Gavin King of Hibernate/JBoss fame dropped us a comment regarding the impact of IBM's WebSphere announcement on JBoss.
While Derby is an interesting product, and while I very much hope that the pure-Java database space matures soon, I don't think it's at all reasonable to believe that people will be deploying production web or enterprise applications on Derby in the near future. (This is certainly a niche for pure Java databases, but this is probably not it.) Rather, people in pursuit of a complete-opensource stack will continue to use MySQL or PostgreSQL as they do today. We have a great relationship with MySQL, and I don't frankly see Derby as any kind of a threat to their market penetration. The JBoss / MySQL stack is a many times more credible combination than WebSphere Community / Derby!

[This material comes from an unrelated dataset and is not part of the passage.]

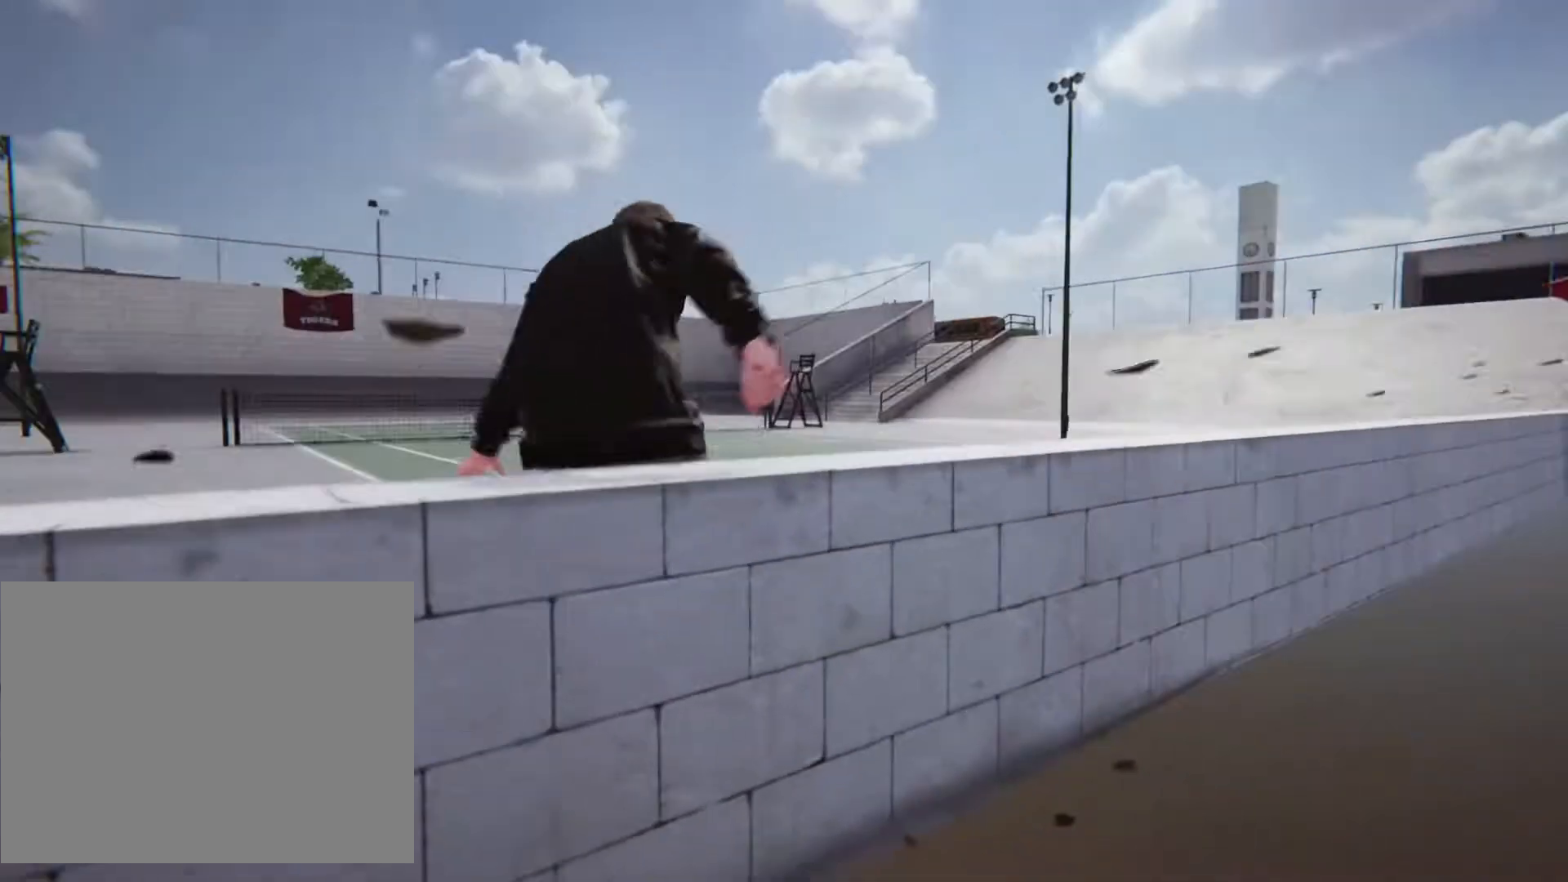
{"dt_ms": 500, "buttons": ["CROSS"], "left_stick": "center", "right_stick": "center", "events": [[167, "CROSS", "down"]]}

Meanwhile, our customers have huge existing legacy databases and most aren't interested in moving off of Oracle or DB2 or Sybase or SQL Server or Teradata or whatever at the same time they migrate away from WebSphere or WebLogic. I mean, why should they? In most cases, switching databases is going to be a much, much more expensive proposition than switching appservers.So, in conclusion, I don't see there being any real synergy in having a database bundled with the application server. Frankly, if I were IBM, I would not be trumpeting my story around data without having some (any) kind of credible story for /persistence/ first. Hehe, I should say that the proposed stacks are:
WebSphere Community / EJB CMP / Derby
JBoss AS / Hibernate / MySQL
Gavin makes a good point. I don't think that Derby is really all that relevant. The issue that remains important is that IBM is capable of creating a good stack, and with it's sales force could definitely sway customers to purchase the whole package from them. The best product doesn't always win-if it did we'd all be using Macs ;>
BTW-Thanks to Gavin for shutting me up.